教育者として数多くの子どもたちと向き合い、『麹町中校長が教える 子どもが生きる力をつけるために親ができること』の著者でもある工藤勇一氏(横浜創英中学・高等学校 校長)に「叱る」ことの本質について、また「叱る」より効果的な「タイムマシン・クエスチョン」についても聞きました。

叱る内容には優先順位がある

最近は「褒める育児VS.叱る育児」などと相対する方針のように語られることも多いようですが、「褒めること」も「叱ること」も、親が子どもに伝える大切なメッセージになります。

しかし改めて考えると、どちらも非常に難しいものです。

親として新米の頃は、褒めなければいけないと思って褒めたり、「周りの手前、叱っておかなければ」という気持ちから叱ったりすることもあるかもしれません。

ここでは、「叱る」という行為について考えてみましょう。「叱る」というのは、子どもが問題行動を取っているときに、「やめないといけないよ」というメッセージを伝えるためにすることです。

しかし子どもの立場で考えてみると、叱られれば叱られるほど、「やめなければいけない行動をどうやめるか」より、「叱られている状態からどう抜け出すか」が意識されてしまいます。

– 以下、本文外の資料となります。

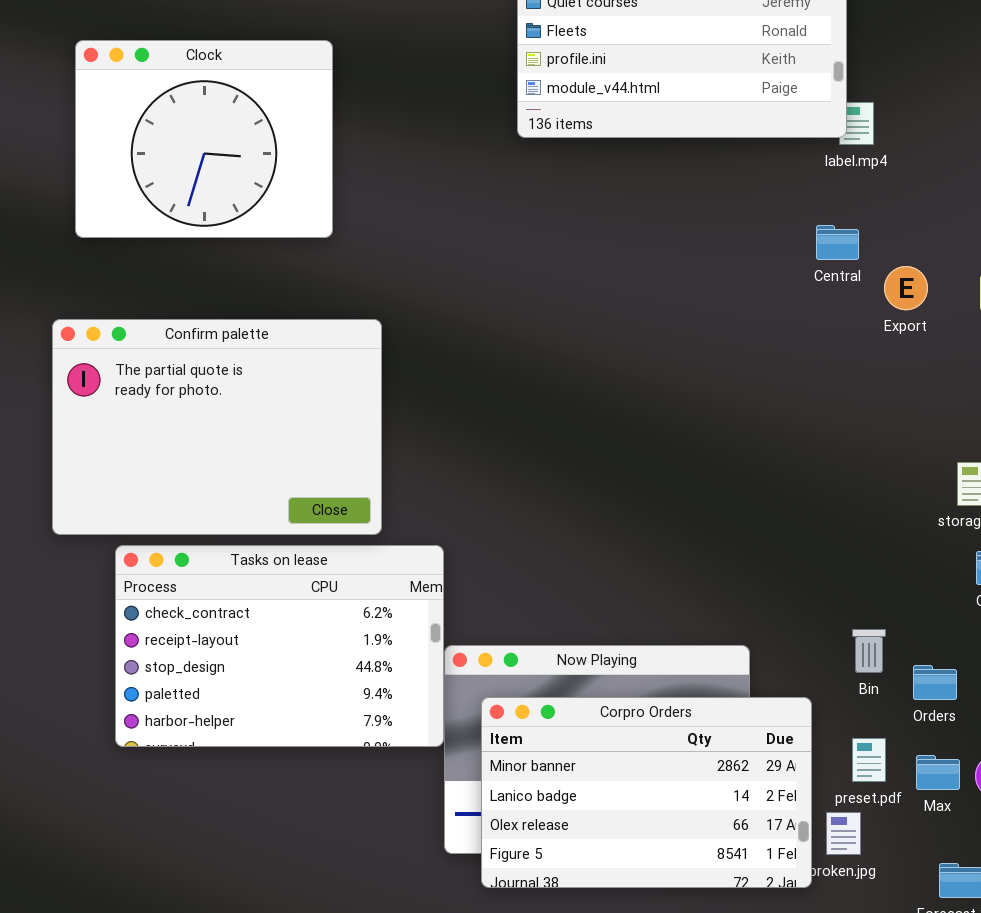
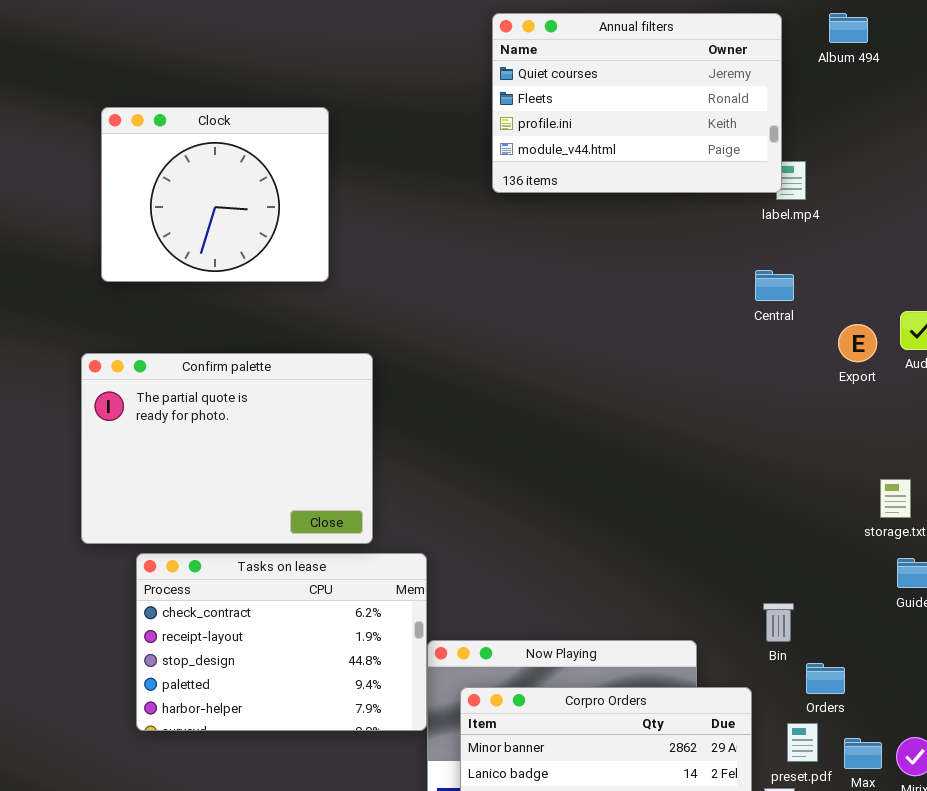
Export: [884,266,928,310] -> [838,324,877,362], moved
Bin: [852,629,886,673] -> [763,603,794,642], moved
Orders: [913,665,957,700] -> [806,663,845,694], moved

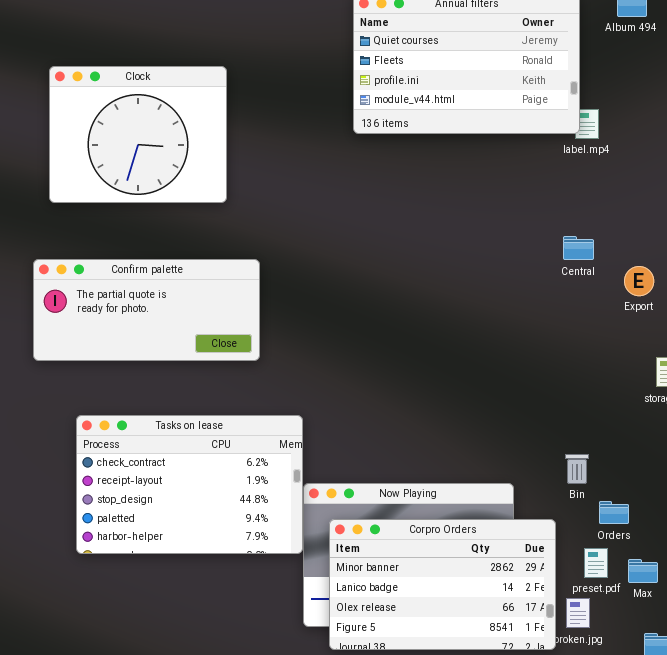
Central: [755,270,794,301] -> [563,236,594,260], moved
Export: [838,324,877,362] -> [624,266,654,296], moved
Confirm palette: [81,353,373,544] -> [33,259,260,361], resized

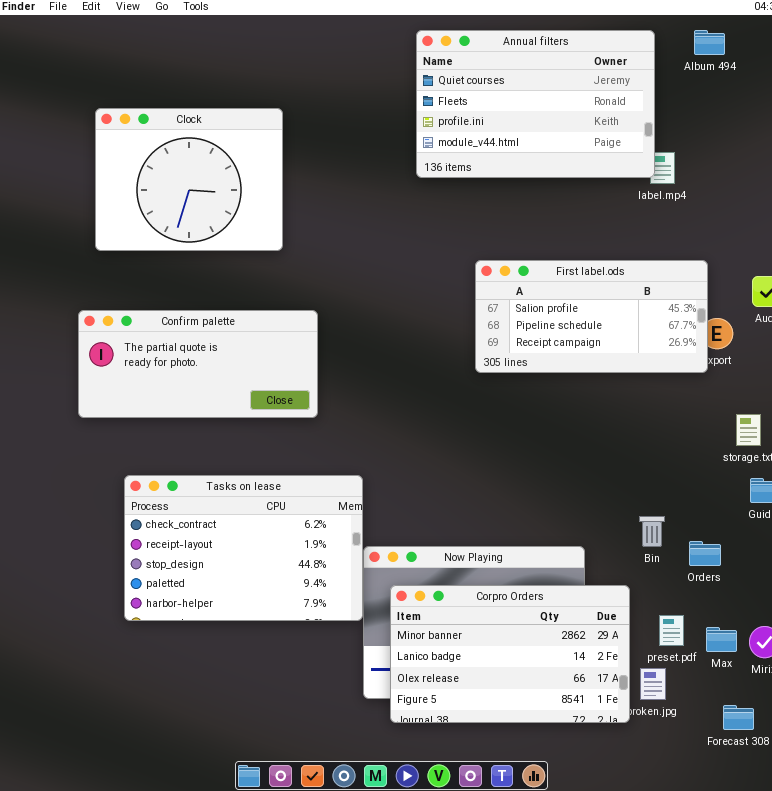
First label.ods: none -> [475,260,708,373], opened
Orders: [599,501,629,524] -> [689,541,721,566], moved

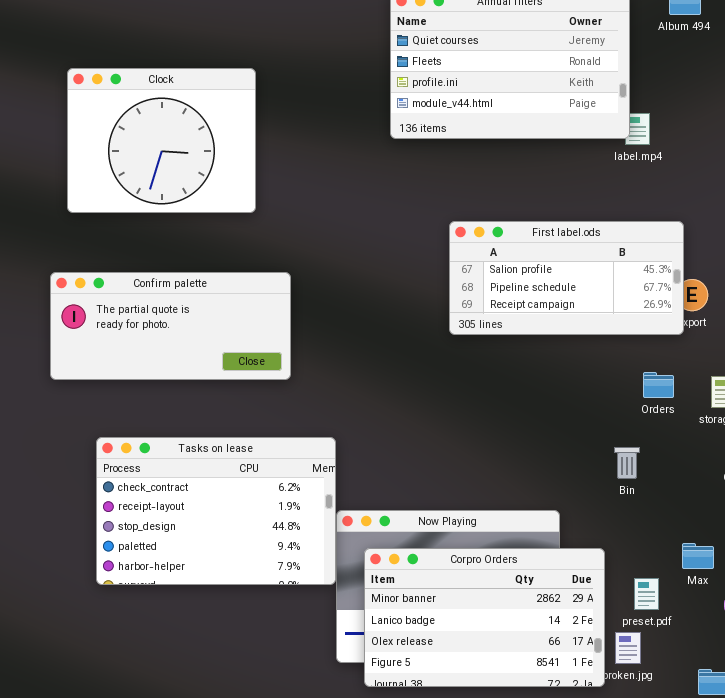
Bin: [639,516,665,547] -> [614,447,640,479], moved
Orders: [689,541,721,566] -> [643,372,674,398], moved
Max: [706,627,737,652] -> [682,543,714,569], moved

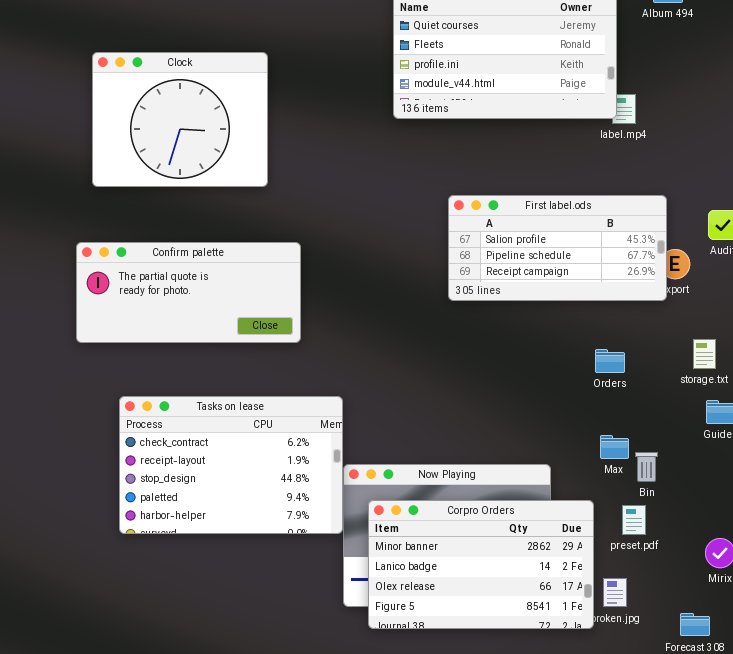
Orders: [643,372,674,398] -> [595,349,625,373], moved
Bin: [614,447,640,479] -> [635,452,658,482], moved
Max: [682,543,714,569] -> [600,435,629,459], moved
preset.pdf: [634,578,659,610] -> [622,505,646,535], moved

また、何をしても同じくらい叱られていると、何が一番大切なことなのか、子どもはわからなくなるのです。そうなると、本来のメッセージが伝わりません。

叱るときには、その子が叱られっぱなしにならないようなバランス感覚が必要です。

私が2020年3月まで校長を務めていた麹町中を例に取れば、麹町中では生徒に対して服装の注意は一切しません。「服装の乱れは、心の乱れ」などとよく言われますが、その概念自体がないのです。服装、頭髪は国や文化によって変わりますし、髪の毛が茶色でも、パーマがかかっていても、上履きのかかとがつぶれていても、たいした問題ではないからです。

そういった些細なことでは叱りませんが、命に関わること、人権に関わることで生徒が問題を起こしたときは、厳しく叱ります。

叱る内容に優先順位があるのです。